As I mentioned in a postion about initial SEO decisions for The Dog Way, I blocked all category pages. I’ve loosely monitored Google’s crawls and found them just crawling any available URL: pagination, sorting by size, price, color, et al.
(For those that look at log files, you’ll notice the IPs aren’t Googlebot IPs, we’re using Cloudflare to try to speed up the site and all requests come through their IPs.)
Now I need to find all of the URLs I should have blocked, but didn’t. Very, very simple unix command: wget -O- url | grep urlpath.*\” | sort | uniq
(What I actually ran: wget -O- http://thedogway.com/dog-boots-and-shoes | grep -o dog-boots-and-shoes.*\” | sort | uniq)
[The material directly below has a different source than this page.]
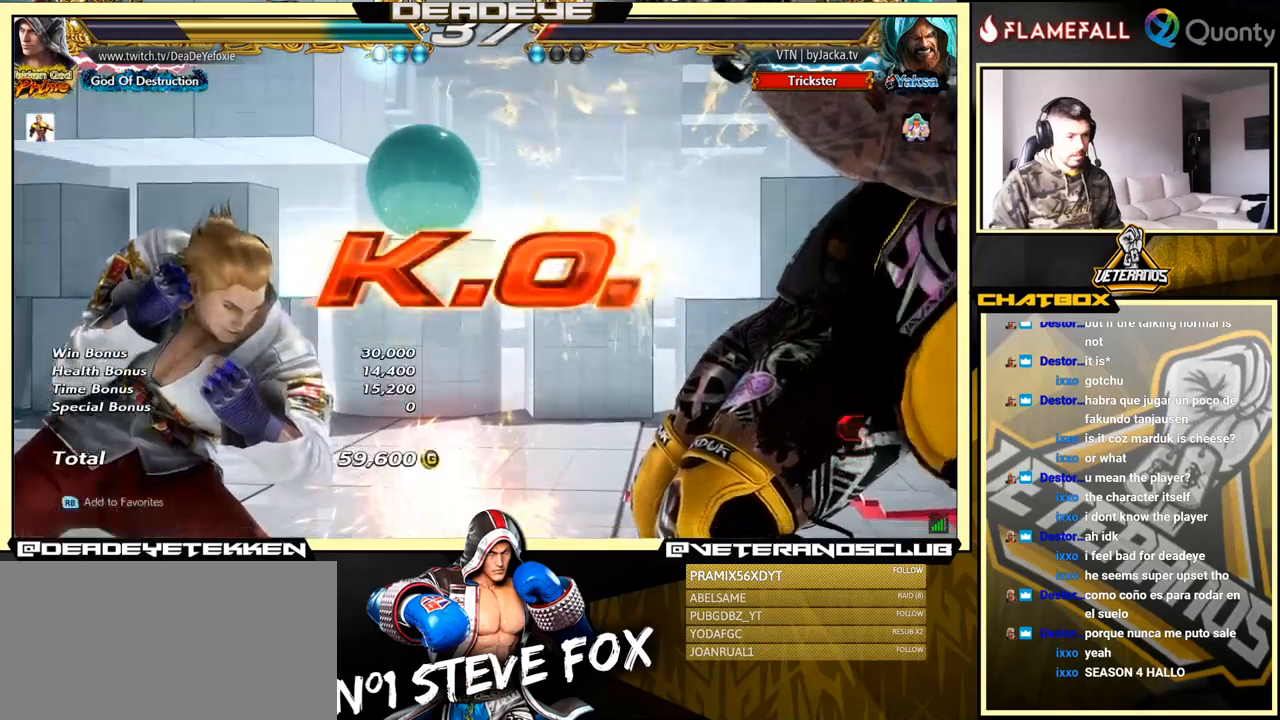
{"buttons": [], "left_stick": "center", "events": []}
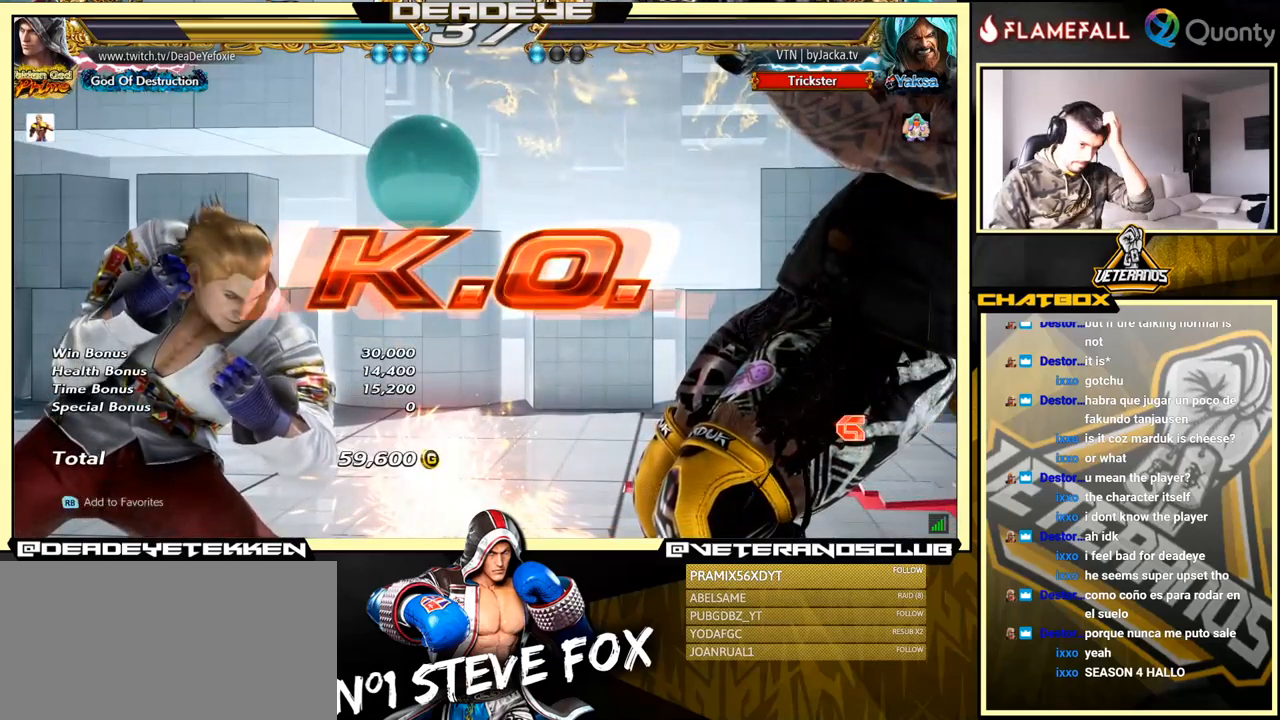
{"buttons": [], "left_stick": "center", "events": []}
Here’s what the output looks like:
To break that down.
wget -O- url: wget is a program to download files, by default it’ll save the file in the current directory. The -O- tells it to redirect to the stream output. The url is the url to download.
grep -0 urlpath.*” : urlpath in this case is the the part of the URL after the domain. In this case it was dog-boots-and-shoes.*\” (the \” is a way to escape out the ” to treat it as only one “). The ‘-o’ outputs just the text that matches and nothing else.
sort | uniq : sorts the lines and then just outputs the unique ones.
What were the key takeaways from that? I need to improve the handling of pagination, prevent Google from crawling: limit, dir=, size=, and color=. The /p/ are products and are already blocked in robots.txt. The really simple changes are to just block them all in robots. Other options are configuring URL parameters in Google Webmaster, trying to block the links out through rel=”nofollow”, or, for pagination, using rel=”next” and rel=”prev”. For right now, I’m just going with robots.txt because it’s the fastest way to fix the crawls.